If retaliation persists after the victim prevails in an initial suit, or even if the victim does not prevail, then res judicata would not affect access to the courts. When the alleged additional manifestation of retaliatory animus occurs before adjudication on the merits of the initial suit, however, the victim is obliged to amend his or her initial complaint to add these new allegations.Dubuc, 312 F.3d at 750.
Plaintiff also argues that because the Postal Service regulations require filing complaints with the EEO, the 2001 and 2002 incidents could not have been part of the Brown I lawsuit, Brown I was initiated before the later incidents happened; thus, the Brown II claims are not subject to claim preclusion. Plaintiff cites no authority to support the argument that filing an EEO complaint preserves the factual basis for a discrimination claim from the effects of claim preclusion. Plaintiff's reliance on Nat'l R.R. Passenger Corp. v. Morgan, 536 U.S. 101 (2002), is unavailing. Morgan primarily dealt with how the timeliness of charges filed with the EEOC for violations of Title VII were to be assessed. The Court held that each discrete discriminatory act starts a new clock for filing timely charges with the EEOC.Id., at 113. However, each discrete discriminatory act does not wipe the slate clear for the purposes of claim preclusion. Rather, "[w]hen the alleged additional manifestation of retaliatory animus occurs before adjudication on the merits of the initial suit, . . . the victim is obliged to amend his or her initial complaint to add these new allegations." Dubuc, 312 F.3d at 750. Because Plaintiff could have amended his complaint to add the current allegations, the third requirement for claim preclusion is met. See Churchill v. Star Enters., 183 F.3d 184, 192 (3d Cir. 1999) ("Attorneys should organize litigation that they are pursuing to avoid claim preclusion.").

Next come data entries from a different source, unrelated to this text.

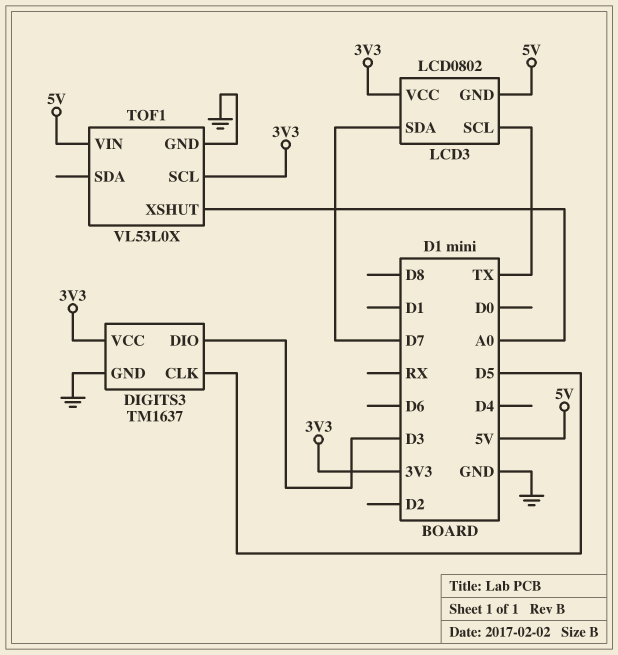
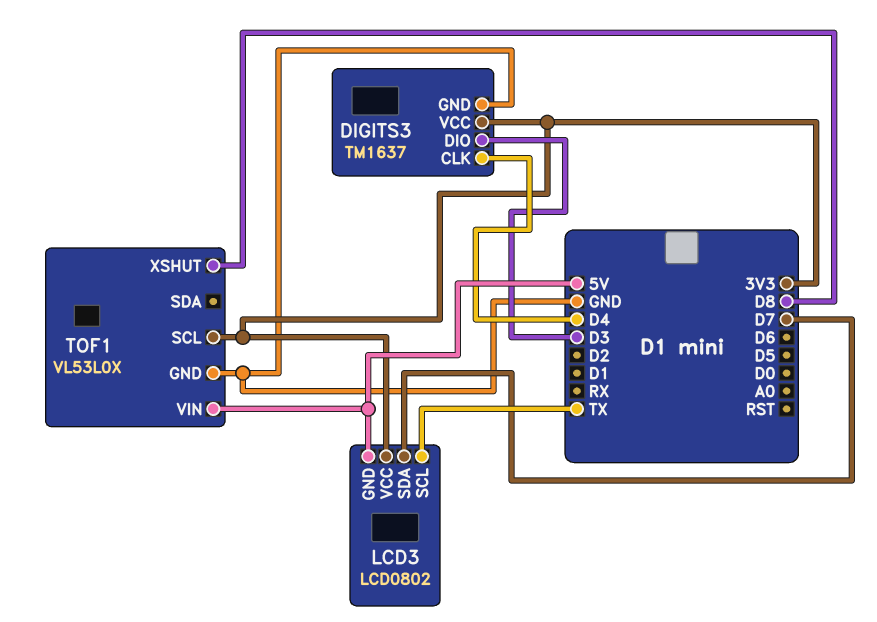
DIGITS3 pin CLK: D5 -> D4
TOF1 pin XSHUT: A0 -> D8

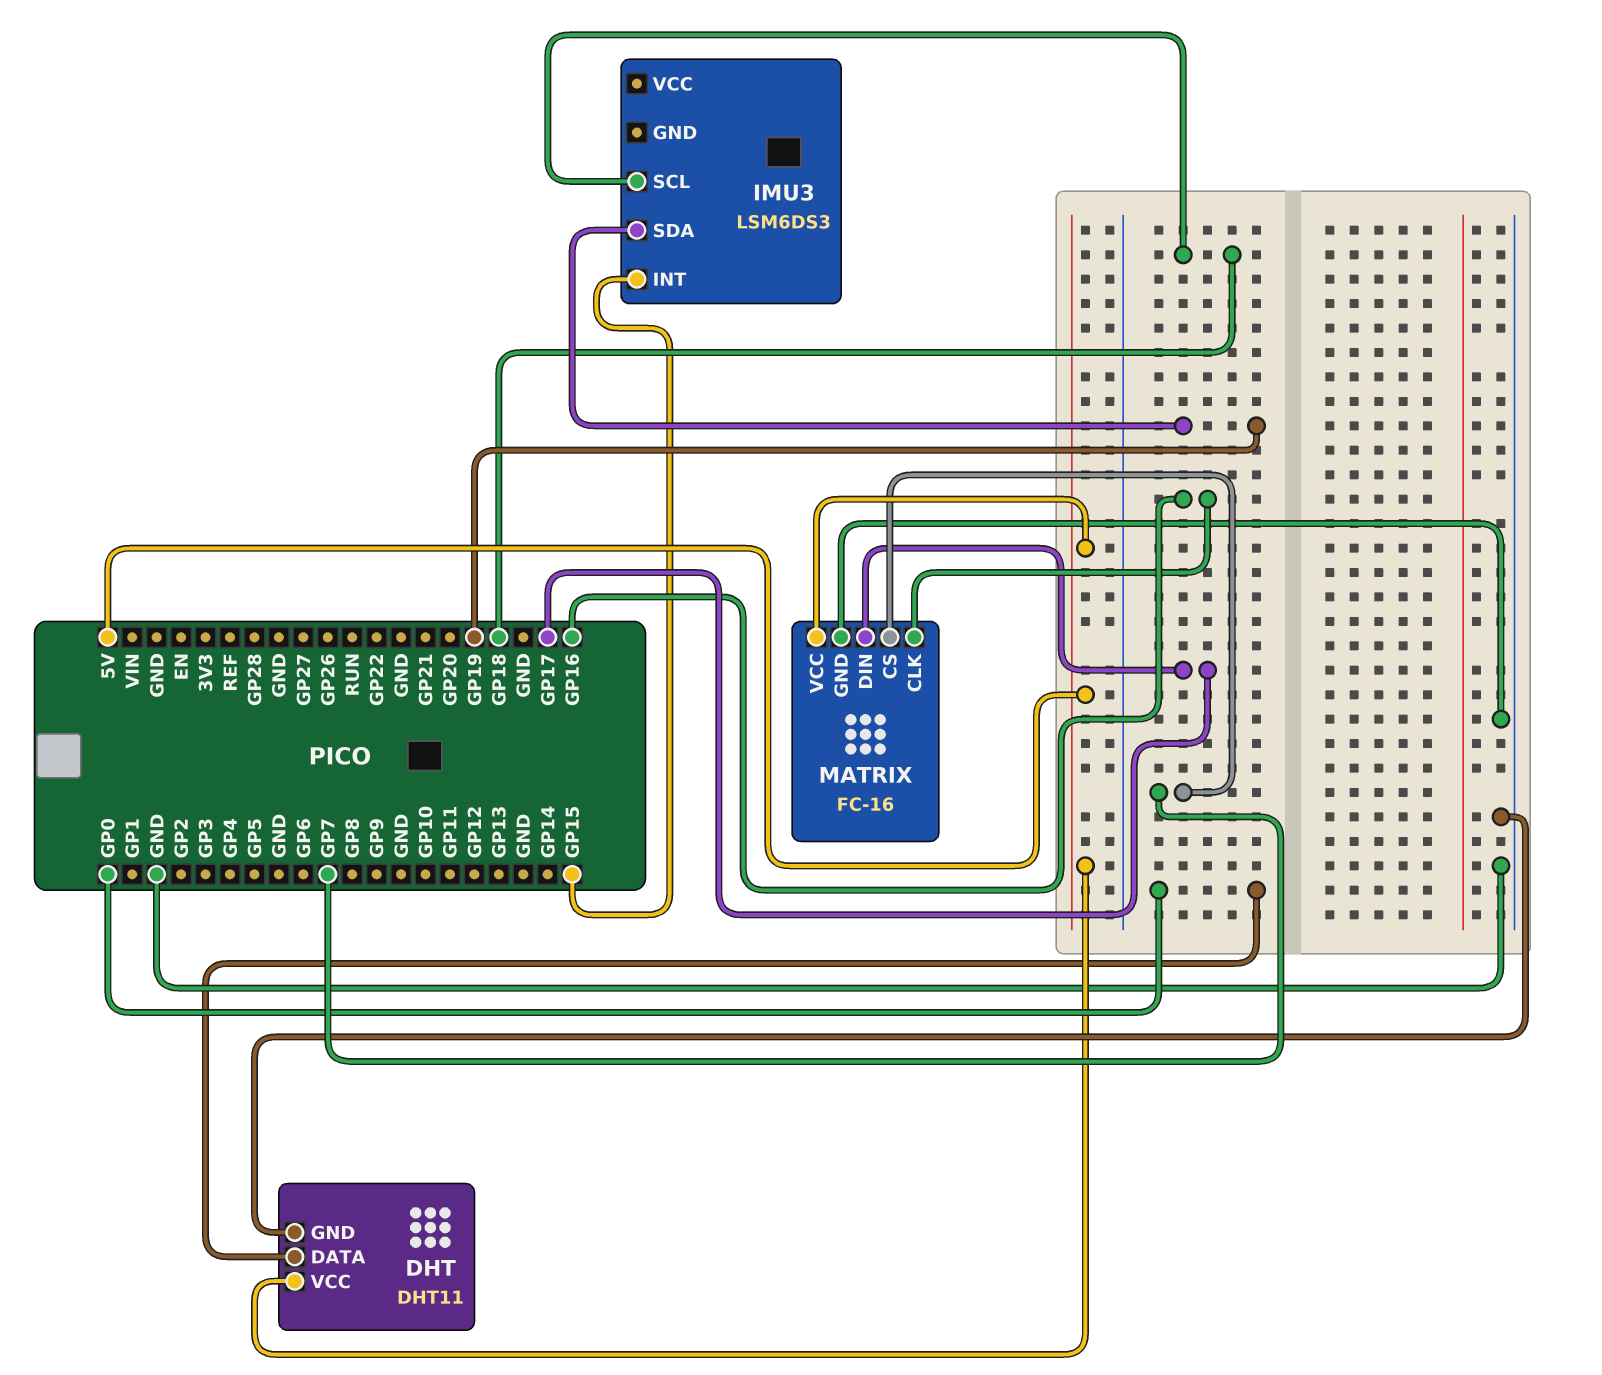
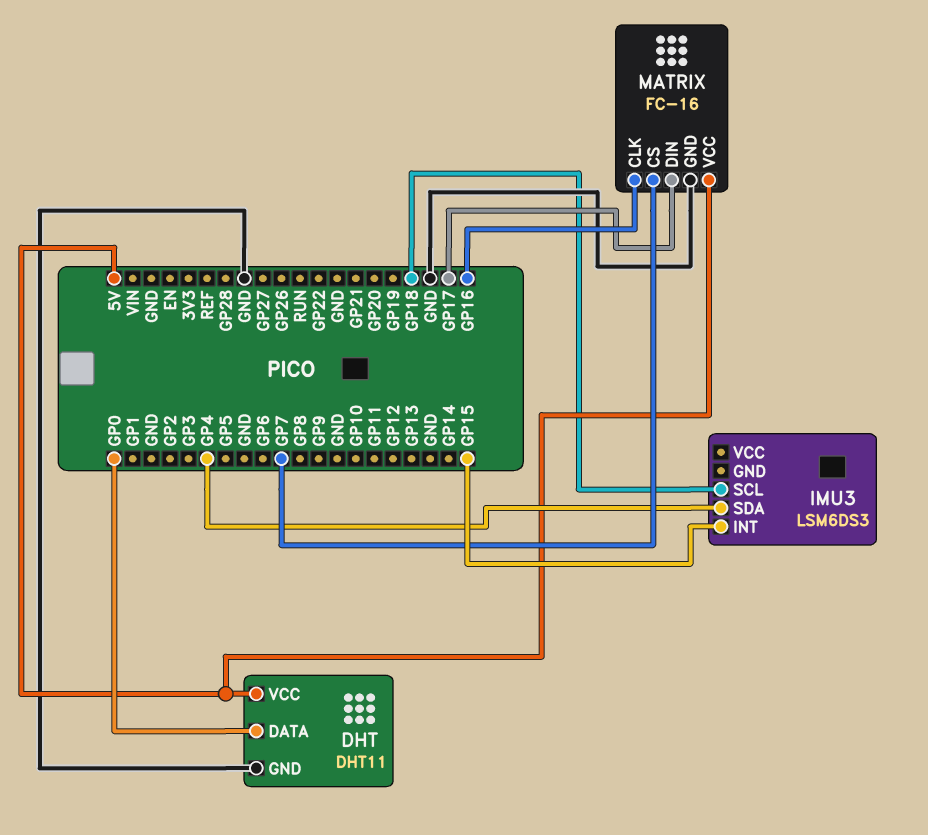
IMU3 pin SDA: GP19 -> GP4

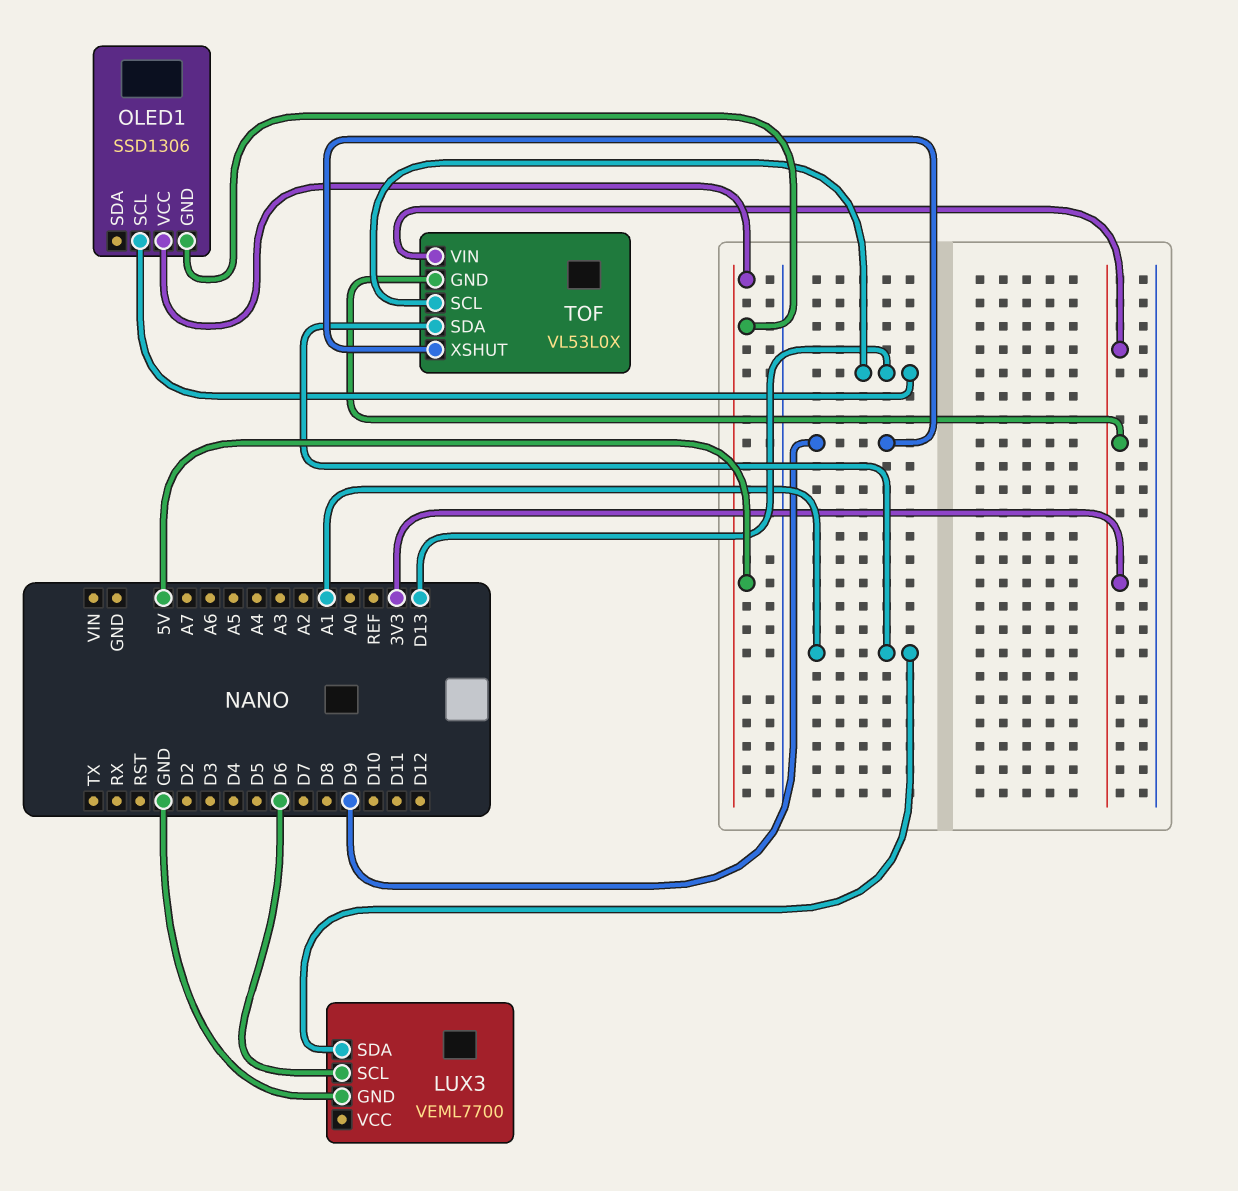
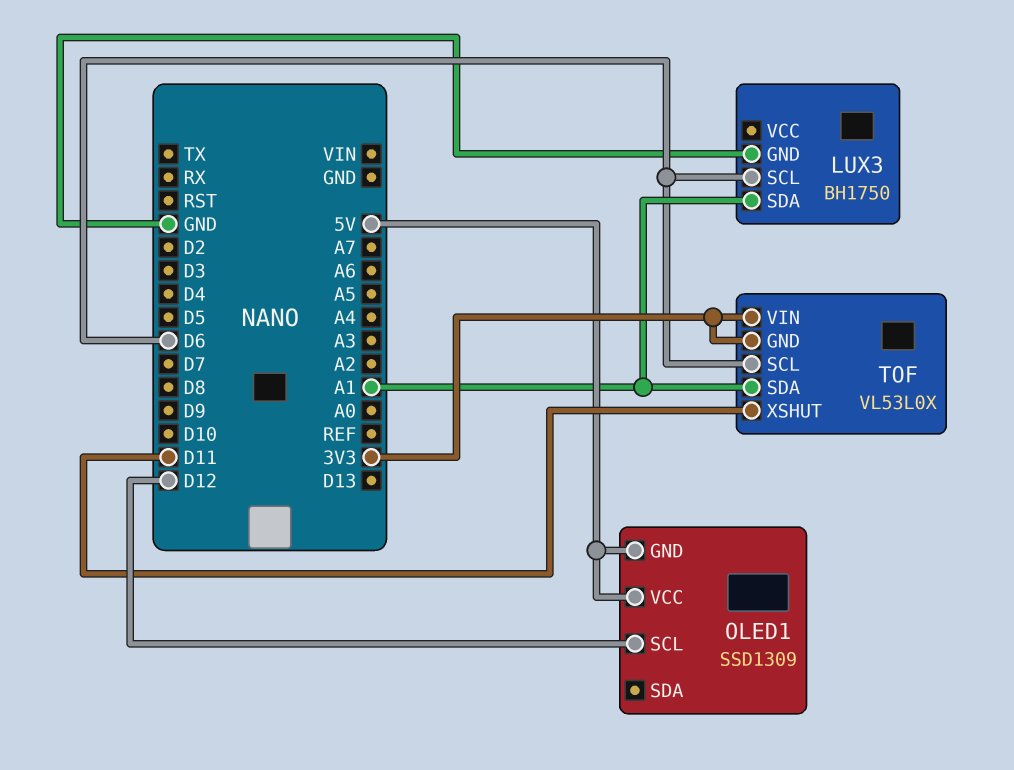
LUX3: VEML7700 -> BH1750
OLED1: SSD1306 -> SSD1309
OLED1 pin SCL: D13 -> D12
TOF pin SCL: D13 -> D6
TOF pin XSHUT: D9 -> D11

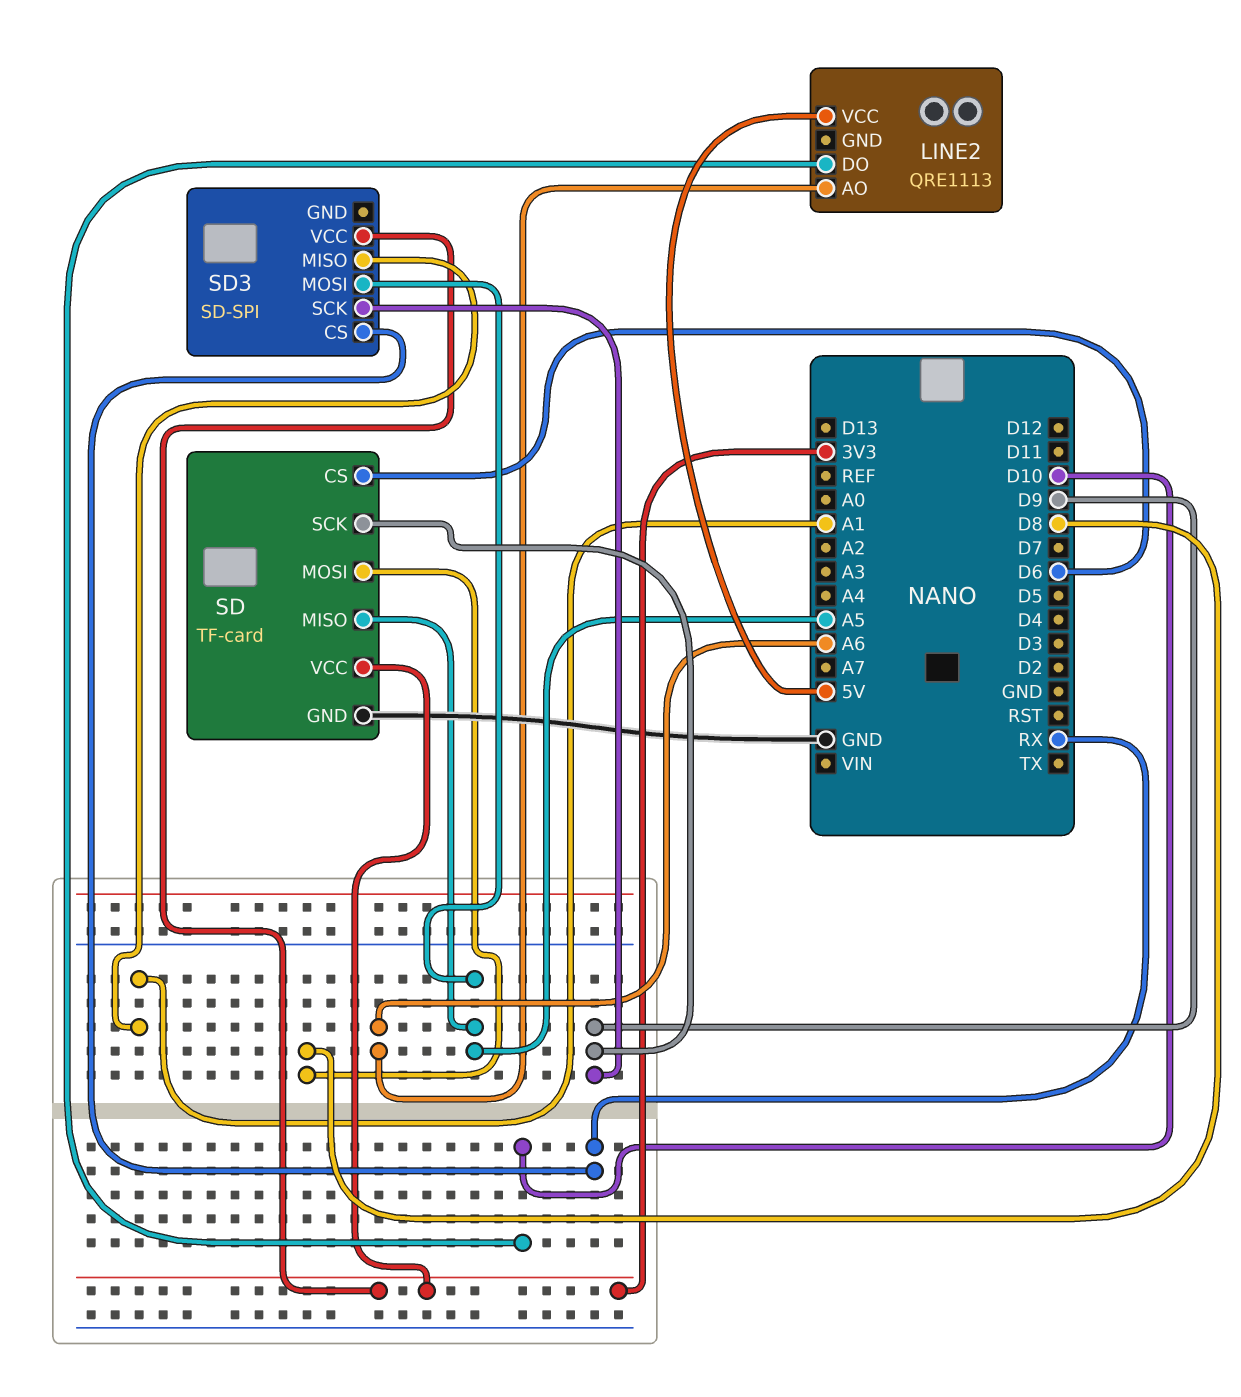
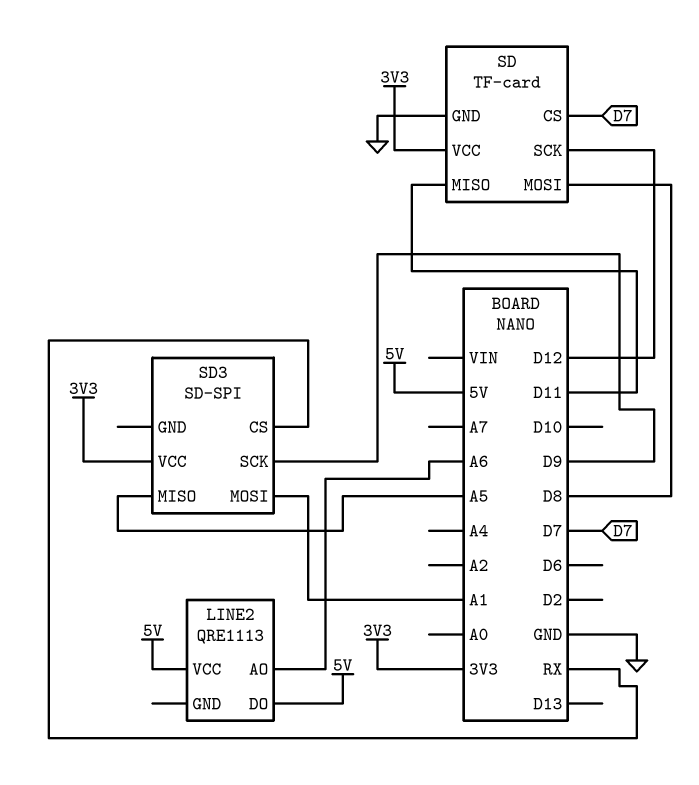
LINE2 pin DO: D10 -> 5V
SD pin CS: D6 -> D7
SD pin MISO: A5 -> D11
SD pin SCK: D9 -> D12
SD3 pin MISO: A1 -> A5
SD3 pin MOSI: A5 -> A1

Finally, there is an identity of the facts creating the right of action and of the evidence necessary to sustain each action. Plaintiff does not present any new conditions, facts, or evidence in his Complaint that were not raised, or able to be raised, before Brown I was dismissed. Brown completed the EEO complaint process on all his outstanding complaints before Brown I was adjudicated on the merits. Therefore, because the claims raised in Brown II could have been raised during the pendency of Brown I, claim preclusion bars Plaintiff's claims.
IV. CONCLUSION
Accordingly, IT IS HEREBY ORDERED that Defendant's Motion for Summary Judgment is GRANTED.